====== DATA PROVIDED

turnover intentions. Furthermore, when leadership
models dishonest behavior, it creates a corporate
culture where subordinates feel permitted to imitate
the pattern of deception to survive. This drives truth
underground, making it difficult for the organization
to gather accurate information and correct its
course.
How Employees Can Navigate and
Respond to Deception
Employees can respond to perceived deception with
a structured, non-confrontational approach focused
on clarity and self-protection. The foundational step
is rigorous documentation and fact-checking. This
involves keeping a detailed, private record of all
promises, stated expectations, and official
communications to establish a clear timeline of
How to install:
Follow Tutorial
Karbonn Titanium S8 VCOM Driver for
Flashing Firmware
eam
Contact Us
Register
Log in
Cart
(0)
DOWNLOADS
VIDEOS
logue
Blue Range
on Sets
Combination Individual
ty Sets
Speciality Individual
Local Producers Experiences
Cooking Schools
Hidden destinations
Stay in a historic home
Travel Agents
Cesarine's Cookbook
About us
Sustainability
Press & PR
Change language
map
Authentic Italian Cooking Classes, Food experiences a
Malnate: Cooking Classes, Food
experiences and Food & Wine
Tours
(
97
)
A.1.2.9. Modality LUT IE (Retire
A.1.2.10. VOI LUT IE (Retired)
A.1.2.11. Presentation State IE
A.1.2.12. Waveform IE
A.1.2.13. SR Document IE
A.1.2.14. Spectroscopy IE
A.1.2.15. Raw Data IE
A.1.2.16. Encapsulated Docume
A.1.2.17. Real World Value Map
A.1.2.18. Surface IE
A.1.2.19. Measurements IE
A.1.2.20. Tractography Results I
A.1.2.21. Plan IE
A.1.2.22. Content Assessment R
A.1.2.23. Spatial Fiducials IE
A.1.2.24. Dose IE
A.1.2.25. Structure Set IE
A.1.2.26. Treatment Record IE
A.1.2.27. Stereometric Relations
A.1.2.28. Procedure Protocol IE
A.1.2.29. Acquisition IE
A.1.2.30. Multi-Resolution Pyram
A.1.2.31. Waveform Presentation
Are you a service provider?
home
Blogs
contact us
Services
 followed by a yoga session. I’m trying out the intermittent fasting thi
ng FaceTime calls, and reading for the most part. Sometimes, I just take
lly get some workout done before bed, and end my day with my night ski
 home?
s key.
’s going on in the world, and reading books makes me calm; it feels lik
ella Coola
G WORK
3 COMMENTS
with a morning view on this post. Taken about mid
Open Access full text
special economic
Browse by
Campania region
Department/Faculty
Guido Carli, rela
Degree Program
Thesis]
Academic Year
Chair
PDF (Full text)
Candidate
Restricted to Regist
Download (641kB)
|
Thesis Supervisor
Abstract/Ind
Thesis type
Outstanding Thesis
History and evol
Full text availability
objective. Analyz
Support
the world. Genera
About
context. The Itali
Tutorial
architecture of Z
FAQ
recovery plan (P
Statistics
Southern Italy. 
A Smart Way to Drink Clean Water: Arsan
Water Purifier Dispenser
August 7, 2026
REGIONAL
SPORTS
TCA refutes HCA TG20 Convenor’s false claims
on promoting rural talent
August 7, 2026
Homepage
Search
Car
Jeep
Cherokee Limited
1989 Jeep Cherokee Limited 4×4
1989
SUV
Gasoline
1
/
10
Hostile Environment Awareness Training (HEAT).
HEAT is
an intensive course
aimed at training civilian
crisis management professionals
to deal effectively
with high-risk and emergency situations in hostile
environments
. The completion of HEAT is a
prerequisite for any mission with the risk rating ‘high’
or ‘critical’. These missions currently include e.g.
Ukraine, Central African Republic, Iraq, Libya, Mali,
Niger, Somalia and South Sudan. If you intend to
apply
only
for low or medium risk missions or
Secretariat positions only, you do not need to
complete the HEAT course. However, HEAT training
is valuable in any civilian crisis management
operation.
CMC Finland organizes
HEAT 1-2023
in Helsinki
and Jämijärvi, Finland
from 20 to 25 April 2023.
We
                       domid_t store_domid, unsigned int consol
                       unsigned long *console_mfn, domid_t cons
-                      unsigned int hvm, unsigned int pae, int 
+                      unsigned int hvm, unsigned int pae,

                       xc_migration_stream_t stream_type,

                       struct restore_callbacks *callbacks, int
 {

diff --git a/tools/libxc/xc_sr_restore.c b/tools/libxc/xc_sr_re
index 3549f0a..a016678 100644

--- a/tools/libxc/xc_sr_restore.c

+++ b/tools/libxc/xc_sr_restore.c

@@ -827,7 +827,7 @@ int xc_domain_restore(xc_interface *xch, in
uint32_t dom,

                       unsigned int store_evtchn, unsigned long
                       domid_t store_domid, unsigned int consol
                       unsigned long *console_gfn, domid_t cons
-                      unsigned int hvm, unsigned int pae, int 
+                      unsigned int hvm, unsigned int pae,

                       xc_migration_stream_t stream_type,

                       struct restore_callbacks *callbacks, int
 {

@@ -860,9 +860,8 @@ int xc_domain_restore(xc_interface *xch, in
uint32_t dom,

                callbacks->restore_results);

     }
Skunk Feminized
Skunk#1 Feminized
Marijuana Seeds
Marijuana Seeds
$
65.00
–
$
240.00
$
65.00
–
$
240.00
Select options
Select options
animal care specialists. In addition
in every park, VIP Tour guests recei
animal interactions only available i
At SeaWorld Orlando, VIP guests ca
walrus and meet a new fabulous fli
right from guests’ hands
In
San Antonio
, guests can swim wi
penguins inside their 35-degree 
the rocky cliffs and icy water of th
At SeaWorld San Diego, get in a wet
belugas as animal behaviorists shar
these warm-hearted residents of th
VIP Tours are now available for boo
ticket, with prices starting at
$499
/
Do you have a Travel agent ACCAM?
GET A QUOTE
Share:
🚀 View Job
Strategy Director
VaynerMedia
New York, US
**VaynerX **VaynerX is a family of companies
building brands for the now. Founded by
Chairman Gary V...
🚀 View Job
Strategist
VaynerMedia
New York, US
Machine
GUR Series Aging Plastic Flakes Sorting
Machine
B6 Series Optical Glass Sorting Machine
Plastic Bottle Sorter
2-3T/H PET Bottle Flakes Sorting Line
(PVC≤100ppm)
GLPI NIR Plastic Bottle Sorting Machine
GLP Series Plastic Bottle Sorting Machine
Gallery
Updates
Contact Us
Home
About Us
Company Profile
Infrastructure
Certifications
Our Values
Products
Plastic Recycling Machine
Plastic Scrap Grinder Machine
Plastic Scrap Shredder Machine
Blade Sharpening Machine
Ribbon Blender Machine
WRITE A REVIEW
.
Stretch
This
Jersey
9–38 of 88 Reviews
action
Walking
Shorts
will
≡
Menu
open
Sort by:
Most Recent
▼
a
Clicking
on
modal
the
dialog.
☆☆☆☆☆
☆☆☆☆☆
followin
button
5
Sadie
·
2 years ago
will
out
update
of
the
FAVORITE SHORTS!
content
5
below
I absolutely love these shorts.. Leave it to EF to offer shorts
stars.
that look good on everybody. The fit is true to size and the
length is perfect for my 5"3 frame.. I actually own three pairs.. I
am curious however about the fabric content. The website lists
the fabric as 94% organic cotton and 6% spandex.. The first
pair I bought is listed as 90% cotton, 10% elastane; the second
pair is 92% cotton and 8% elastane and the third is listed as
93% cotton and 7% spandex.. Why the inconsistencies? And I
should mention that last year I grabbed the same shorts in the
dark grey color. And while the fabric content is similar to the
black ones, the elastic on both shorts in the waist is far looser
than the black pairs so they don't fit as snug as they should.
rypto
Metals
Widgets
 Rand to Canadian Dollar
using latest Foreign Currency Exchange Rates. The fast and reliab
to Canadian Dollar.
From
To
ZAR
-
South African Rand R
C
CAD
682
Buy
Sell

============

Set out the lines of the data from the one holding "unsigned int store_evtchn, unsigned" through the one holding "callbacks->restore_results);", inclusive, as a Markdown table with the columns Row and Line text, leaving out blank lines.

| Row | Line text |
|---|---|
| 1 |                        unsigned int store_evtchn, unsigned long |
| 2 |                        domid_t store_domid, unsigned int consol |
| 3 |                        unsigned long *console_gfn, domid_t cons |
| 4 | -                      unsigned int hvm, unsigned int pae, int  |
| 5 | +                      unsigned int hvm, unsigned int pae, |
| 6 |                        xc_migration_stream_t stream_type, |
| 7 |                        struct restore_callbacks *callbacks, int |
| 8 |  { |
| 9 | @@ -860,9 +860,8 @@ int xc_domain_restore(xc_interface *xch, in |
| 10 | uint32_t dom, |
| 11 |                 callbacks->restore_results); |